What other information have you added to my data?

Information added from mortality records

NHS Digital periodically inform us if study members have died. The files we receive from NHS Digital tell us when study members have died (month and year) and the cause of death. Receiving this information helps us ensure we do not try to contact people who have died. We also use it for important research. In order to receive this information from the NHS we have to obtain special approval under Section 251 of the NHS Act 2006 from the NHS Confidentiality Advisory Group and NHS Digital.

During surveys we have asked you for your permission to add information from your health records to the information you have provided us during surveys. We will receive information about your death even if you do not give us permission to add information from your health records. We will also continue to receive this information if you withdraw from the study, unless you request that the data you have provided to the study is deleted.

Please note that if you opt out of having your records added to the national GP database, or of any other health database, via the NHS national data opt out then the NHS will not send us this information.

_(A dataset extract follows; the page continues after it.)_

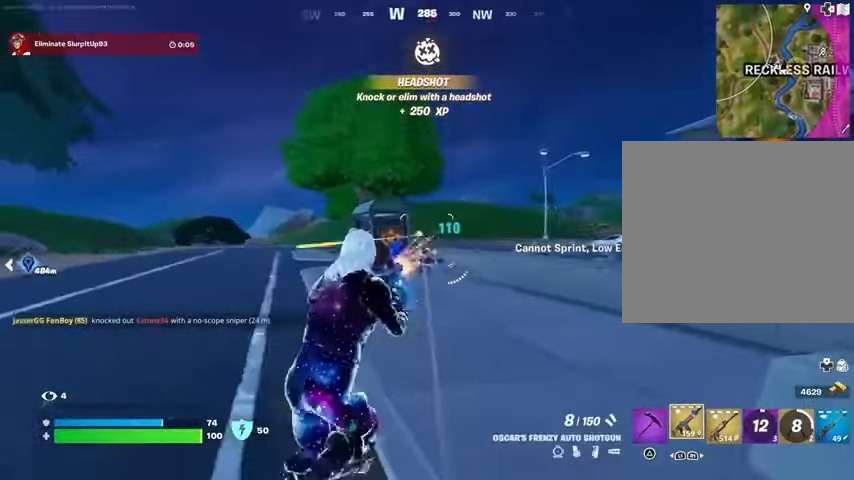
{"buttons": [], "left_stick": "up", "right_stick": "center", "events": [[33, "R2", "up"], [133, "left_stick", "up"], [267, "right_stick", "up-right"], [333, "R2", "down"], [333, "right_stick", "center"], [400, "R2", "up"]]}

Information added from routine health records

At the Age 42 Survey, we asked you (or your partner – if you had one) if we could add to the survey data, some information held by the National Health Service (NHS) about your health, such as visits to the doctor, nurse or midwife, hospital attendance or admission and the dates of these visits, health diagnoses or conditions, medicines, surgical procedures or other treatments you have received.

If you gave us permission, we are now starting to get some information about your health and have added some information from your hospital records. We are also applying to add some information from your mental health records. We have not yet added this information for your partner (if relevant).

As part of the UK Longitudinal Linkage Collaboration, we are adding other information from your NHS health records to support research into COVID-19. This includes your COVID-19 test results, if you had one, and your vaccination status. We are only doing this if you have given us permission to add information from your health records. If you took part in the COVID-19 web surveys and have used the COVID-19 symptom tracker app, the data collected by the app will be linked to your survey data unless you have opted out of this. See the FAQs, ‘COVID-19 Survey – COVID symptom tracker’.

These records, combined with the information you have given us during the surveys will allow researchers to look in greater detail at what affects your health, including the factors that prevent or contribute to poor health, and how your health can affect other aspects of your life. This will help policymakers improve services for you and other generations.

Information added from GP records

You may have heard in the news about NHS Digital’s plans to create a national central database of GP records. If you have given us permission to access your health records held by NHS, we will be asking NHS Digital to send us your records from this new GP database so we can add them to your survey data. We will not send any of your survey responses to the NHS.

If you don’t want us to add your data from the GP database or any other NHS records to your survey data, you can contact us to withdraw your permission. You can call us for free on 0800 035 5761 or email us at bcs70@ucl.ac.uk.

Please note that opting out of having your records added to the national GP database, or of any other health database, via the NHS national data opt out, is separate to opting out of us adding your health records to your survey data. If you have previously given BCS70 permission to add your health records to your survey data, then we will continue to do this. But if you don’t want this to happen, please let us know using the contact details above.

We would like to assure you that the data will never be used for commercial purposes and will only be used for research. The data will be made available via appropriate conditions of access to researchers via secure mechanisms such as the UK Data Service or similar organisations.

Information added from routine economic records

At the age 42 survey we also asked if we could add to the survey data information held about you (or your partner – if you had one) by:

– the Department for Work and Pensions (DWP), such as benefit claims and periods on employment programmes, and

– the Her Majesty’s Revenue and Customs (HMRC), about employment, earnings, tax credits and occupational pensions, and National Insurance Contributions.

We are now in the process of adding this information from your records to the survey data. We have not yet collected this information for your partner (if relevant), but we are intending to add information from their records in the near future too.